### Task
Find every line of the data below that has "distance" in it. Reply with the number only.

### Data for this task
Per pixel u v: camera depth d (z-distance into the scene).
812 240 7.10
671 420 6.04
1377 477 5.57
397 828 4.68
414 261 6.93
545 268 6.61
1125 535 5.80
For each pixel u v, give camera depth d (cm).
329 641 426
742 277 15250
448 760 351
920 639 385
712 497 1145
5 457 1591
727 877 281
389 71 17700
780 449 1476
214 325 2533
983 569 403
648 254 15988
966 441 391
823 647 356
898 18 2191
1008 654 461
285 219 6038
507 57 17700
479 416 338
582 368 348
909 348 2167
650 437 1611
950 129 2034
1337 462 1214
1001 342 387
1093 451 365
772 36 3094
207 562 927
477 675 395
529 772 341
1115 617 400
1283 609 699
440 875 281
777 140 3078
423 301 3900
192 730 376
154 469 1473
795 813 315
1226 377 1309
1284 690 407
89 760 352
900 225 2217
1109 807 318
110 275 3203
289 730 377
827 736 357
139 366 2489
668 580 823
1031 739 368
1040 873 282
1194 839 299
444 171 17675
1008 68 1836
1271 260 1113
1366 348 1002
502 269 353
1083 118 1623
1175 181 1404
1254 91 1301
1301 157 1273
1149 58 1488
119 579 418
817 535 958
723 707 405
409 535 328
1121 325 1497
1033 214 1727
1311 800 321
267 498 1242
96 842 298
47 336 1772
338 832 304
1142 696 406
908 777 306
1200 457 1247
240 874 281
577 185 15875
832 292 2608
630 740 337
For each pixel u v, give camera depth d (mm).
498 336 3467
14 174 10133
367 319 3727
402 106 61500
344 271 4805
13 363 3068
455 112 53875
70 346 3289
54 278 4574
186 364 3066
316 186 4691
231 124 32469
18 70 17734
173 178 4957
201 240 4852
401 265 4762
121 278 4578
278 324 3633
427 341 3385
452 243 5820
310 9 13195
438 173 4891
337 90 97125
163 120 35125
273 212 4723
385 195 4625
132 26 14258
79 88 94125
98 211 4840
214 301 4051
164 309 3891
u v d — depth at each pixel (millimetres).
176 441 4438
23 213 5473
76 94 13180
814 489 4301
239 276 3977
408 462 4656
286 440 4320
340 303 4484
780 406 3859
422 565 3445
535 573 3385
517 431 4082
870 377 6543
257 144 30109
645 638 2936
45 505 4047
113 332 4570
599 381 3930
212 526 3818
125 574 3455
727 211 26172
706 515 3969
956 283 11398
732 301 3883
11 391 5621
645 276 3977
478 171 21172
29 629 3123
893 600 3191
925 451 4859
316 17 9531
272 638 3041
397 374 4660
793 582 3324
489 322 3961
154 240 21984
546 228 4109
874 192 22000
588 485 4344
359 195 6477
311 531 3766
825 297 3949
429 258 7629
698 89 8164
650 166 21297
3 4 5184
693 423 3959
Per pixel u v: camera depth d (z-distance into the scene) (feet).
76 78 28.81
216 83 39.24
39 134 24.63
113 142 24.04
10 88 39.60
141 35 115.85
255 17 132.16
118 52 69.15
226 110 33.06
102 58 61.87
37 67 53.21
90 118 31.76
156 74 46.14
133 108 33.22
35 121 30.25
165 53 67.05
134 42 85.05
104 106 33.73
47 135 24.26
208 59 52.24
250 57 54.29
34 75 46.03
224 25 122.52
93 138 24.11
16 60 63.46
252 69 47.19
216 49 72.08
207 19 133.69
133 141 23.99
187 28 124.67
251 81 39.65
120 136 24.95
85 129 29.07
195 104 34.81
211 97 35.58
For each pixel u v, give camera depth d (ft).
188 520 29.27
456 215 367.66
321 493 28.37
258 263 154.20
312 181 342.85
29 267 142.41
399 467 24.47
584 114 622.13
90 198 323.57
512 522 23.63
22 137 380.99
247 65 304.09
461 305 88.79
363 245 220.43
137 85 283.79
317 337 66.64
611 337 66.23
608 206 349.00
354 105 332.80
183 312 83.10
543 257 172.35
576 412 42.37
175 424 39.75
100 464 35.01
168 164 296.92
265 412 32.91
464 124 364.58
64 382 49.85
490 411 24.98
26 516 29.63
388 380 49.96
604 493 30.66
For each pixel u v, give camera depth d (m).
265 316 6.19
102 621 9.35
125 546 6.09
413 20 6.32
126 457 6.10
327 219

### Answer
2